Menlu AS Semprot Rusia, Peringatkan Tak Sewa Pembunuh Bayaran Habisi Pasukan Amerika Serikat
Rusia dilaporkan mendorong gerilyawan yang berafiliasi dengan Taliban membunuh tentara AS dan sekutunya di Afghanistan.
Editor: Azmi S
TRIBUNBATAM.id, WASHINGTON - Empat sumber Amerika Serikat (AS) dan pemerintah Eropa yang akrab dengan pelaporan intelijen, mengatakan beberapa pekan terakhir AS memperoleh laporan baru yang mendukung tuduhan negatif ke Rusia.
Melansir Reuters, Rusia dilaporkan mendorong gerilyawan yang berafiliasi dengan Taliban membunuh tentara AS dan sekutunya di Afghanistan.

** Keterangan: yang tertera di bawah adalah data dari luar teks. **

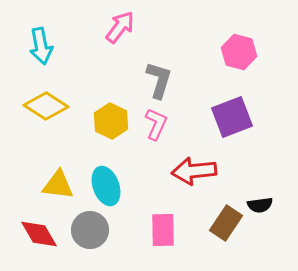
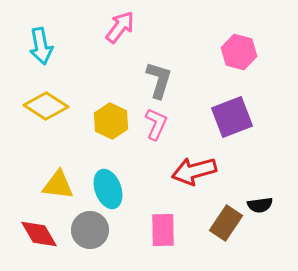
red arrow: rotated 9 degrees counterclockwise
cyan ellipse: moved 2 px right, 3 px down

Sebagai imbalannya Rusia menawarkan hadiah berupa uang.
Sumber-sumber yang berbicara dengan syarat anonim, mengatakan informasi terbaru menyebabkan para pakar pemerintah AS langsung mengajukan pertanyaan kepada Badan Keamanan Nasional terkait dugaan tersebut.

Menteri Luar Negeri AS Mike Pompeo mengatakan dirinya telah memberi peringatan kepada Rusia agar tidak menawarkan hadiah uang kepada pembunuh bayaran untuk membunuh pasukan Amerika dan koalisinya di Afghanistan.
Melansir New York Times, pernyataan Pompeo dalam sebuah wawancara pada hari Rabu muncul ketika muncul informasi baru tentang satu aspek bukti, melibatkan nomor paspor Rusia, yang mengarah pada analisis CIA untuk menghubungkan operasi penawaran hadiah uang dengan Unit elit 29155 dari badan intelijen militer Rusia, yang dikenal sebagai GRU.
Pompeo mengungkapkan bahwa Pentagon juga telah memperingatkan para pemimpin militer Rusia tentang dugaan pemberian hadiah ini.
Pompeo sendiri telah menyampaikan peringatannya secara langsung kepada menteri luar negeri Rusia, Sergey V. Lavrov.
"Jika Rusia menawarkan uang untuk membunuh warga Amerika atau, dalam hal ini, orang Barat lainnya juga, akan ada harga yang sangat mahal yang harus dibayar.
Itulah yang saya peringatkan kepada Menteri Luar Negeri Lavrov," kata Pompeo kepada Radio Free Europe dan Radio Liberty selama perjalanan ke Republik Ceko, menurut transkrip Departemen Luar Negeri AS seperti yang dilansir New York Times.
"Saya tahu militer kami juga telah berbicara dengan para pemimpin senior mereka.
Kami tidak akan mengabaikannya.
Kami tidak akan mentolerir itu."
Sebaliknya, Trump mengatakan pada akhir bulan lalu bahwa dia tidak mengungkit dugaan operasi ini ketika dia berbicara dengan Presiden Rusia Vladimir V. Putin.